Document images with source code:
○ ○ ○ ○ ○ ○ ○

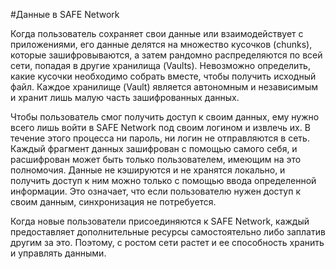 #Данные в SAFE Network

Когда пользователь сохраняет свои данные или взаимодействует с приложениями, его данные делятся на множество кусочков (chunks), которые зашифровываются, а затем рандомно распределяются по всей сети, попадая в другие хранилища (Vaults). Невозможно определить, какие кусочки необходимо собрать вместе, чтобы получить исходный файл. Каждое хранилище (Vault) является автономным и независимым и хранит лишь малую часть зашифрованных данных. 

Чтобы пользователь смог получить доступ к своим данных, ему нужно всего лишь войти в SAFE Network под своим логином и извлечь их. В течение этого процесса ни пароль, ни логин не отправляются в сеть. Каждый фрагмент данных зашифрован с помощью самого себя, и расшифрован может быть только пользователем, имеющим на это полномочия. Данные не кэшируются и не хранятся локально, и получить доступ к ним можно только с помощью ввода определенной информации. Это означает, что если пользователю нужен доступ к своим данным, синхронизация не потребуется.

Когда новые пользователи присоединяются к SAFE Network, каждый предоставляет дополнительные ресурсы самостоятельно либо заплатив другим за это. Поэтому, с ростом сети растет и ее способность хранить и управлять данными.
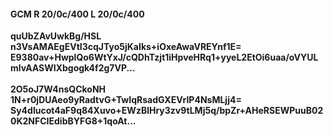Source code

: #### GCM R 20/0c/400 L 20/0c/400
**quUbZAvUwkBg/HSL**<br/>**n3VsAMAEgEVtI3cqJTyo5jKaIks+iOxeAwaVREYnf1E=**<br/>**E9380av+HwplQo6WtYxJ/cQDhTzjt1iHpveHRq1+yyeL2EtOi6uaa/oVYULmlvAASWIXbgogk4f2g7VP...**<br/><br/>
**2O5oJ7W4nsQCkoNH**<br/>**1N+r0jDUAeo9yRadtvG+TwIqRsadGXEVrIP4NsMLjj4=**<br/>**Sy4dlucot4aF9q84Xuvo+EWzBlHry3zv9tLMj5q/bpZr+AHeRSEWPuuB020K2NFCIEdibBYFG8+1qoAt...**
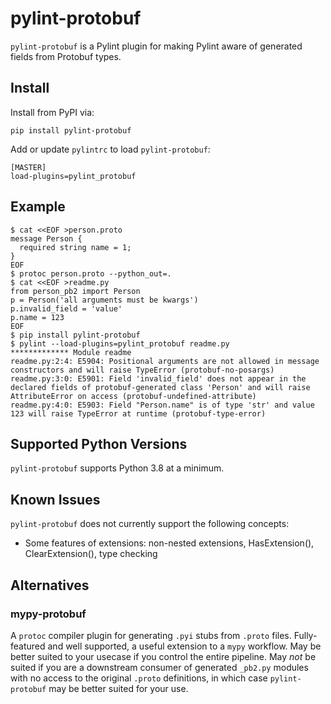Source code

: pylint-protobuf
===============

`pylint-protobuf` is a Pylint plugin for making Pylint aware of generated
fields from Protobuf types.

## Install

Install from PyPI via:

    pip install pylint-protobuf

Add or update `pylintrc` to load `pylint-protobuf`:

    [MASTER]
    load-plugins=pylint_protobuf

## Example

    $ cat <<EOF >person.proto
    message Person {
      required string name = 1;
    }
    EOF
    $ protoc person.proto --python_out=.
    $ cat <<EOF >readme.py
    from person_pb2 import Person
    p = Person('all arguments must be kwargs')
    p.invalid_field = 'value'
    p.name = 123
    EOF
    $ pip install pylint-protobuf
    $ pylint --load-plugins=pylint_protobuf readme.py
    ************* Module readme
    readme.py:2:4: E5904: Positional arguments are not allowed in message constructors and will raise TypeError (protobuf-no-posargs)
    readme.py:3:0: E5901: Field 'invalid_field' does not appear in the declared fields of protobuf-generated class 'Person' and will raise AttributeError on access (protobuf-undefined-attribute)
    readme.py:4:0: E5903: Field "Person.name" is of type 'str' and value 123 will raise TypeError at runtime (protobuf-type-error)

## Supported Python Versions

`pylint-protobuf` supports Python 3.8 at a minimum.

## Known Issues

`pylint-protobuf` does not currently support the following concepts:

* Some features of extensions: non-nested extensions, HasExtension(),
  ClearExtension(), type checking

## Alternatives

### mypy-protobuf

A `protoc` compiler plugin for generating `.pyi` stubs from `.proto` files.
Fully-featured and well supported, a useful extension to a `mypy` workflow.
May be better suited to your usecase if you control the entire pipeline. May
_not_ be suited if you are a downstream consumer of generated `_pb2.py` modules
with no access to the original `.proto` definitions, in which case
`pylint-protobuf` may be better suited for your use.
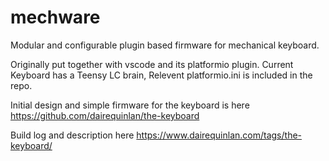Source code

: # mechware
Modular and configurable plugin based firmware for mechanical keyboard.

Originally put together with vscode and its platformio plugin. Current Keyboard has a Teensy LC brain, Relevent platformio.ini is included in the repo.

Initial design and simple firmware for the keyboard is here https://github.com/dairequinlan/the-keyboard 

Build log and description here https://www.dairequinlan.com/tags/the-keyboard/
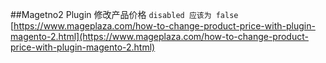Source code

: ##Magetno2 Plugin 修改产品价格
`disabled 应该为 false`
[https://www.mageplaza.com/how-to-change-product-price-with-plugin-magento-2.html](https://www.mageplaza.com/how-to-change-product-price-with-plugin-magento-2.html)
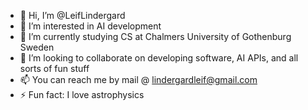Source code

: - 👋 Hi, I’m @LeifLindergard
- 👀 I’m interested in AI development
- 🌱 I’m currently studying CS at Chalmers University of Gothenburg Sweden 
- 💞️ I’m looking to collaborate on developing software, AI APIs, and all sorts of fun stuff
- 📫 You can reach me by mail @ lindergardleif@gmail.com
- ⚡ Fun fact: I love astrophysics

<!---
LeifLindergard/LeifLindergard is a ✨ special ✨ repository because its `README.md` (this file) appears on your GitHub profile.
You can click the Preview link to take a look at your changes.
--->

○ ○ ○ ○ ○ ○ ○

> _Assignment_: Begin at the line that has "- 👀 I’m interested in AI development" in the entries above; stop after the line that has "LeifLindergard/LeifLindergard is a". Transcribe exactly those lines and no others.

> _Response below_:
- 👀 I’m interested in AI development
- 🌱 I’m currently studying CS at Chalmers University of Gothenburg Sweden 
- 💞️ I’m looking to collaborate on developing software, AI APIs, and all sorts of fun stuff
- 📫 You can reach me by mail @ lindergardleif@gmail.com
- ⚡ Fun fact: I love astrophysics

<!---
LeifLindergard/LeifLindergard is a ✨ special ✨ repository because its `README.md` (this file) appears on your GitHub profile.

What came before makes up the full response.